══ Page text ══

These sliders feature tender, smoky brisket paired with a bright, tangy pickled jalapeño slaw, perfect for casual gatherings or a flavorful weeknight meal.

Ingredients

Scale
  • 45 pounds beef brisket (preferably flat cut)
  • 1 tablespoon smoked paprika
  • 1 teaspoon ground black pepper
  • 1 teaspoon garlic powder
  • 1 teaspoon onion powder
  • 1 tablespoon kosher salt (Diamond Crystal preferred)
  • 2 tablespoons olive oil or mustard (to help rub stick)
  • Wood chips (hickory or oak) for smoking
  • 4 cups green cabbage, finely shredded
  • 1 cup carrots, julienned or shredded
  • 1/4 cup pickled jalapeños, chopped (adjust to heat preference)
  • 1/4 cup apple cider vinegar
  • 1/3 cup mayonnaise (full-fat or Greek yogurt as substitute)
  • 1 tablespoon honey or agave syrup
  • 1 tablespoon fresh lime juice
  • Salt and pepper to taste
  • Slider buns or mini brioche rolls
  • Butter, melted (for toasting buns)
  • Pickles (optional)

Instructions

  1. Trim excess fat from the brisket, leaving about 1/4 inch to keep it moist.
  2. Rub the brisket all over with olive oil or mustard to help the seasoning stick.
  3. Combine smoked paprika, garlic powder, onion powder, kosher salt, and black pepper in a bowl and coat the brisket generously.
  4. Let the brisket rest at room temperature for 30 minutes before smoking.
  5. Preheat smoker or grill for indirect heat at 225°F (107°C). Add soaked wood chips (hickory or oak).
  6. Place brisket fat-side up on the smoker grate and insert a meat thermometer probe into the thickest part.
  7. Smoke brisket for 8-10 hours until internal temperature reaches 195-205°F (90-96°C) and meat is tender.

═══
══ Data supplied ══

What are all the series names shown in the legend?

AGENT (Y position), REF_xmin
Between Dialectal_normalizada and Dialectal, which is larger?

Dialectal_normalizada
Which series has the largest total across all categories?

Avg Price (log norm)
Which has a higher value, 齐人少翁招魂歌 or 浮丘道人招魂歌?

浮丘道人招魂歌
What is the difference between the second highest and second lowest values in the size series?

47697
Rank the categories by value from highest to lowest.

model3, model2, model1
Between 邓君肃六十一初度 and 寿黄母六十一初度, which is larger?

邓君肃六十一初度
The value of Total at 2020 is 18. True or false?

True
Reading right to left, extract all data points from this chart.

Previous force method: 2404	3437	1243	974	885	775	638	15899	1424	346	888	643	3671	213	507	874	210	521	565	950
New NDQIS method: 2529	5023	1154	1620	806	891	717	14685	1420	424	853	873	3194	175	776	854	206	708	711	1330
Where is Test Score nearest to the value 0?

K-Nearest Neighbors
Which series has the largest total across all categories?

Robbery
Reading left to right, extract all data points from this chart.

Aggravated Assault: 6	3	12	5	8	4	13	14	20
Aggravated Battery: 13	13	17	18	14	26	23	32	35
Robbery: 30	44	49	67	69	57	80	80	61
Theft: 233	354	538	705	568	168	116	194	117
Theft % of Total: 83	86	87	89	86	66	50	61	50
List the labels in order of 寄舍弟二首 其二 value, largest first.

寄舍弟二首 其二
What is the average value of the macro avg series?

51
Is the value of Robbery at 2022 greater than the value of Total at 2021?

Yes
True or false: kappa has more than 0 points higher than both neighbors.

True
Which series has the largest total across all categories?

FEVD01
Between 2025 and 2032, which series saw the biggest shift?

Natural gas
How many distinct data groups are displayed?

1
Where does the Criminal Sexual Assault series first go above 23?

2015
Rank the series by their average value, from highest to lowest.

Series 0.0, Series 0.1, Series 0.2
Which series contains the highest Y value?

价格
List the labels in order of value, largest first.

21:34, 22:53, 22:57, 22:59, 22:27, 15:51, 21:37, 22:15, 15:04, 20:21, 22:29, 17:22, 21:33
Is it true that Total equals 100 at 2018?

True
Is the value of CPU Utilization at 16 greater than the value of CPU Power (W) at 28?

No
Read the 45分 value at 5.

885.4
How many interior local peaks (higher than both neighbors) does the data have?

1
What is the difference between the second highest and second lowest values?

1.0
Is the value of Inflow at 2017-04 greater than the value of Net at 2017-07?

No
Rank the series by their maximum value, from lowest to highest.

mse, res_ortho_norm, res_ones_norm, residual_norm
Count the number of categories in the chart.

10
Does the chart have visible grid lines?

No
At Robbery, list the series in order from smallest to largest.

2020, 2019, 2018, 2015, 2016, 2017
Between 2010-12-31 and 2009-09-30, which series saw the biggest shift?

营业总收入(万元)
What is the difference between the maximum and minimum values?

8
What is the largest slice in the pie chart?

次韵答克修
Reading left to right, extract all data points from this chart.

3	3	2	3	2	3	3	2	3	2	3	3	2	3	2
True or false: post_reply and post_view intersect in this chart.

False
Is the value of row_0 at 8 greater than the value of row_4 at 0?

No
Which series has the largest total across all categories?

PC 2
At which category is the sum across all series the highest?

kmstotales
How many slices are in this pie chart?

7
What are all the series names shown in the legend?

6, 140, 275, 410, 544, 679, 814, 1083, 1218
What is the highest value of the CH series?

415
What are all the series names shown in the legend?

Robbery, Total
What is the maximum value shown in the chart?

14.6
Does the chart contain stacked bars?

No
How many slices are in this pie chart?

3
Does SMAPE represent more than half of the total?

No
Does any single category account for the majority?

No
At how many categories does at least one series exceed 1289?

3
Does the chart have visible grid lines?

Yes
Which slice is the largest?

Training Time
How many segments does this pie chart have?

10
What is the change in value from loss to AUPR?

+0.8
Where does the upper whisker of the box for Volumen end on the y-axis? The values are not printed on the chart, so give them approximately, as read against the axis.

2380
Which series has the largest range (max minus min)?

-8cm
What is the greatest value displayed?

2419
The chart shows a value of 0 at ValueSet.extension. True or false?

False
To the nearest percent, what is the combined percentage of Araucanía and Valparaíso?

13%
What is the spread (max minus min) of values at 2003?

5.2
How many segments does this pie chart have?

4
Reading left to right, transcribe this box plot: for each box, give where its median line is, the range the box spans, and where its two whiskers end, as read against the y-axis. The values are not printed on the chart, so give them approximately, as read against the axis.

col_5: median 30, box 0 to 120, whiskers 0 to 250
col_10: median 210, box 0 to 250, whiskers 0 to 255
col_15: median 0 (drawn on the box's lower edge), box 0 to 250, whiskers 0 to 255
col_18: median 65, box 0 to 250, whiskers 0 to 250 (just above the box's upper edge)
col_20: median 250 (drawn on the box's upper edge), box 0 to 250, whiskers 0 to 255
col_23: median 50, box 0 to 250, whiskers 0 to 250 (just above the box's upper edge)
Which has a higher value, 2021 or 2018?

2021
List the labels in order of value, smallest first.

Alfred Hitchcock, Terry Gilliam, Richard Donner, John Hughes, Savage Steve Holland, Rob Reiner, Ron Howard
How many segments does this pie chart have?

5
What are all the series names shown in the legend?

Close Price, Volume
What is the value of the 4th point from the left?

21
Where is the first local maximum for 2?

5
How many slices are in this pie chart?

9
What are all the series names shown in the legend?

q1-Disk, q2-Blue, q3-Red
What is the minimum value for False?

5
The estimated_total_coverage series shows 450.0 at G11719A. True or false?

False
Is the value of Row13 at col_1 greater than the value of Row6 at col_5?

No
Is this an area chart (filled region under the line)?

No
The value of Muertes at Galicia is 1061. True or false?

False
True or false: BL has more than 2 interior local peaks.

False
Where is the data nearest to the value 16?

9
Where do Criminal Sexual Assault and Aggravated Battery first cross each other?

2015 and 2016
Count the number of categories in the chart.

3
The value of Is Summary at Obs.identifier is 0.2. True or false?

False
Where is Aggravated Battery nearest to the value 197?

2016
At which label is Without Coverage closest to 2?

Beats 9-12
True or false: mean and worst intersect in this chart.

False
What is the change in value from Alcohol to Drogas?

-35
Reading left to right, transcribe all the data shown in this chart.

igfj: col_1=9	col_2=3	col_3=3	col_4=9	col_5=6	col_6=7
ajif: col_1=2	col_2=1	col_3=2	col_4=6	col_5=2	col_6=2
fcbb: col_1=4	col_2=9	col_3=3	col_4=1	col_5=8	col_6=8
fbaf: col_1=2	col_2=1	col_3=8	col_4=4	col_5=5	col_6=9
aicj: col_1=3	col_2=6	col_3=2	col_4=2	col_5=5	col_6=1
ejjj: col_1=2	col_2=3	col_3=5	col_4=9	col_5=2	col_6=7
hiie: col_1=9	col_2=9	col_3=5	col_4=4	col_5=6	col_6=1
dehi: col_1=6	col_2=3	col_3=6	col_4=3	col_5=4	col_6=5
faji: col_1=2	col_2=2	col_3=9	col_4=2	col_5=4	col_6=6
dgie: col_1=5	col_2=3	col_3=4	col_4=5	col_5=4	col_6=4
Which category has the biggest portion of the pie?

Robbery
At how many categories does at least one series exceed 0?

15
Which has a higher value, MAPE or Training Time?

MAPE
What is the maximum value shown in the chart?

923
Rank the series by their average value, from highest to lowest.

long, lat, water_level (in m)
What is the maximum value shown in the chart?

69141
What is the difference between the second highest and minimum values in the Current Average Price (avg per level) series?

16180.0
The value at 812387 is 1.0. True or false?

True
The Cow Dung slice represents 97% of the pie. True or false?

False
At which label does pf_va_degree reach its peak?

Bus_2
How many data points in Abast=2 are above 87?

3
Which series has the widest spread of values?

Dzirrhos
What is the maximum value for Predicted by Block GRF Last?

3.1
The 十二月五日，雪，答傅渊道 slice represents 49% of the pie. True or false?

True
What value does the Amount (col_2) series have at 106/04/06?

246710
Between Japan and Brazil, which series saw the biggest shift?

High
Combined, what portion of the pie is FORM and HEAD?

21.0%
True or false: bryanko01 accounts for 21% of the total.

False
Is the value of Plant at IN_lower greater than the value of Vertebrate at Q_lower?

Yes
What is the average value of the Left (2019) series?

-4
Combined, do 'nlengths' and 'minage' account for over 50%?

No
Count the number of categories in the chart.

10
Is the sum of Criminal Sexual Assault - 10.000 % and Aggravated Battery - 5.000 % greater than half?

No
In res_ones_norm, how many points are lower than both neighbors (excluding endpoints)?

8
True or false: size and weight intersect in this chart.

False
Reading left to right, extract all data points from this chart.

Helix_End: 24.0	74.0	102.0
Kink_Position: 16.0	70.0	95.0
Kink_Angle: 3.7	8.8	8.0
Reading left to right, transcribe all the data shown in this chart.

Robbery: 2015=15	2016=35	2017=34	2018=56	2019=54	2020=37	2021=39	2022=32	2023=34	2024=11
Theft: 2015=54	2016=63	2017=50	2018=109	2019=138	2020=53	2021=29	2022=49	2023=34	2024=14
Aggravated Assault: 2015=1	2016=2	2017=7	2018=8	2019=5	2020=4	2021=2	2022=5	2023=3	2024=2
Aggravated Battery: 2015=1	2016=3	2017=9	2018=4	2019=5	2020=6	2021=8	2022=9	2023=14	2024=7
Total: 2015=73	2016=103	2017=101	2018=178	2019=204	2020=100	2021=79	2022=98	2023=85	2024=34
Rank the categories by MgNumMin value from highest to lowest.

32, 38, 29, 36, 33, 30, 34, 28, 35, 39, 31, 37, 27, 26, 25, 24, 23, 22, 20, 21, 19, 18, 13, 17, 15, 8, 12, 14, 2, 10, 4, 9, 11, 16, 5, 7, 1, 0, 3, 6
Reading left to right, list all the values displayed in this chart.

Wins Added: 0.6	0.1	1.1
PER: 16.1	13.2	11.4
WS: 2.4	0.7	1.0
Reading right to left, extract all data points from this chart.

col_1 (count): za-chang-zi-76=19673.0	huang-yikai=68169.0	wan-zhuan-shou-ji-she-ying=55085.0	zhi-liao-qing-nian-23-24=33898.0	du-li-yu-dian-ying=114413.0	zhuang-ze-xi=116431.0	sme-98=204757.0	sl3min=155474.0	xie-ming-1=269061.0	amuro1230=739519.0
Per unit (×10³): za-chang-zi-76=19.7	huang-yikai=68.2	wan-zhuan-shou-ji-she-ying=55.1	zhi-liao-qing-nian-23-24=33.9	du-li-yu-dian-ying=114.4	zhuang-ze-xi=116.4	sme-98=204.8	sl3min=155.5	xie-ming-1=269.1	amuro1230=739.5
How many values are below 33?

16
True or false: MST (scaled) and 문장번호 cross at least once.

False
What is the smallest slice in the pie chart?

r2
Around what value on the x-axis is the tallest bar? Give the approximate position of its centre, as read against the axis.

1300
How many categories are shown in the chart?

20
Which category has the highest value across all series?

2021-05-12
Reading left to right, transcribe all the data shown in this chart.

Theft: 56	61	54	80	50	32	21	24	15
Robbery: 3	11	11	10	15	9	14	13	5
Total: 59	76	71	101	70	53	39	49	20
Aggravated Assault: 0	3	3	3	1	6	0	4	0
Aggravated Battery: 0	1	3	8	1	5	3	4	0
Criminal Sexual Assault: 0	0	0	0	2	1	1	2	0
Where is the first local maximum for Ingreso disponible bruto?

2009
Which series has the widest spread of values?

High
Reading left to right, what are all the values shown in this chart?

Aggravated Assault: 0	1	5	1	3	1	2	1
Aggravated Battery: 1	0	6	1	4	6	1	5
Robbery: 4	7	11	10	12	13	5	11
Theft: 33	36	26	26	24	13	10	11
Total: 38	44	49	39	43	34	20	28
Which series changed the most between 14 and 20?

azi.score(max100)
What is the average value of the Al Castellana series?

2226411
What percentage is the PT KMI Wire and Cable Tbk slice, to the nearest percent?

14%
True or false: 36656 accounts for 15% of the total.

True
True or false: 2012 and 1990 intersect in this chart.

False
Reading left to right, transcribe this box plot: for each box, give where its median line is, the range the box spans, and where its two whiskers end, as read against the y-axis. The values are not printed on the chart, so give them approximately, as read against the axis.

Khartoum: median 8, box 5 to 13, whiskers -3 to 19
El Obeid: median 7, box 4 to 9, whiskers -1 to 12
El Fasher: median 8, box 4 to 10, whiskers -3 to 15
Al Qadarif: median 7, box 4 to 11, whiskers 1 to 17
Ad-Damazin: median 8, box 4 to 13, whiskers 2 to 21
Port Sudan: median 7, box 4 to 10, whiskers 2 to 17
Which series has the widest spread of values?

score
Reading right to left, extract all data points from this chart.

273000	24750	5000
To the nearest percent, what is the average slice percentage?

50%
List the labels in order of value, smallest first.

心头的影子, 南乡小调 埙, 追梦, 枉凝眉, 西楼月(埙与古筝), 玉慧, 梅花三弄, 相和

═══

**Task item A:** Based on the brisket slider recipe, does each statement agree with it? Answer yes or no for each, quoting the words that decide it. (i) The brisket rests at room temperature for 30 minutes before smoking. (ii) The brisket goes on the smoker grate fat-side down. (iii) Greek yogurt can stand in for the mayonnaise in the slaw.
**Task item B:** In the brisket slider recipe, what temperature should the smoker or grill be preheated to?

**Answer area A:**
(i) Yes: "Let the brisket rest at room temperature for 30 minutes before smoking."
(ii) No: "Place brisket fat-side up on the smoker grate"
(iii) Yes: "full-fat or Greek yogurt as substitute"

**Answer area B:** 225°F (107°C), for indirect heat.